Smoking has long been linked to weight loss. A St. Louis University study examining elderly nursing home patients found that smokers lost weight faster than non-smokers. Meanwhile, smokers also gained weight more slowly than the non-smokers. While smokers may lose weight, a study by the University of New South Wales and University of Melbourne found much of the weight loss was muscle mass when testing groups of mice.
As a stimulant, smoking can increase your heart rate. With every cigarette smoked, the heart will beat as many as twenty times more per minute, according to SmokeFree.gov. This causes the body to burn calories faster and a subsequent increase in in metabolism, which prompts weight loss. In another sense, cigarettes can cause weight loss because of their appetite-suppressing qualities. Smokers will often smoke instead of eating a meal, prompting a loss in weight. The nicotine in cigarettes can also stimulate the central nervous system in a mild way, according to a piece by Carrie Paulus at Vanderbilt University.

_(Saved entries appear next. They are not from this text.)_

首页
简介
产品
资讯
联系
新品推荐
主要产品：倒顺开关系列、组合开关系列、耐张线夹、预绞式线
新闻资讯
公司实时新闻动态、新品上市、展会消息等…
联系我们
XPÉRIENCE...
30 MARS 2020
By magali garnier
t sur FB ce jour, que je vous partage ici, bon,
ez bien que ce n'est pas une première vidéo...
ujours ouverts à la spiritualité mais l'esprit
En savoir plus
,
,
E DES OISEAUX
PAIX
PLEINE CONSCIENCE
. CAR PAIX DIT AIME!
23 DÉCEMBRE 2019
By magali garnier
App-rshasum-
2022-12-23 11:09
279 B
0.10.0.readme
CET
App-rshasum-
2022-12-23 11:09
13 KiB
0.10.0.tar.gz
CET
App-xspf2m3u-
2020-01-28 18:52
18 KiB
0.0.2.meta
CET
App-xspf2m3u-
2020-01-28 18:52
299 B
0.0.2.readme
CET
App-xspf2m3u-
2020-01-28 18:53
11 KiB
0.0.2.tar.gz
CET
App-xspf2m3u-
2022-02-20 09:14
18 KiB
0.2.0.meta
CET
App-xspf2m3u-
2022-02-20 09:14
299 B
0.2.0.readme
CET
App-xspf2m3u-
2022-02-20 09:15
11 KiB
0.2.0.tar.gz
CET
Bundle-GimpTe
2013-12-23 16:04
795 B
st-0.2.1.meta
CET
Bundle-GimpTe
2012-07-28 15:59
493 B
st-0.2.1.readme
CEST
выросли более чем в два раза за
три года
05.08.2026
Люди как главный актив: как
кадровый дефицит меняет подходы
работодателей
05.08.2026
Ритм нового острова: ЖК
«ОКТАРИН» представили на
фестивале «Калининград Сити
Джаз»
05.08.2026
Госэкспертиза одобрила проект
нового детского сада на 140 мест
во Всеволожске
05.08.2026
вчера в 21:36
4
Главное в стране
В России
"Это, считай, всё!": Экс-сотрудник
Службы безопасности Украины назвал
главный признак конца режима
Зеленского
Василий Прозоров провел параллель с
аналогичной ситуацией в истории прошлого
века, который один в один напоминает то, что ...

While smoking can cause weight loss, the effects are usually temporary. According to SmokeFree.gov, a part of the Tobacco Control Research Branch of the National Cancer Institute, those who quit smoking may gain back between four and ten pounds. The amount gained back depends on the number of cigarettes smoked a day. Smokers on average tend to weigh less than nonsmokers, and the site also suggests that the amount of weight gained merely puts the smoker at the weight they would have been pre-smoking, given their lifestyle choices. By this reasoning, the true problem lies in the smoker's lifestyle. To appropriately and healthily lose weight, smoking should be avoided, and good eating and exercise habits should be established.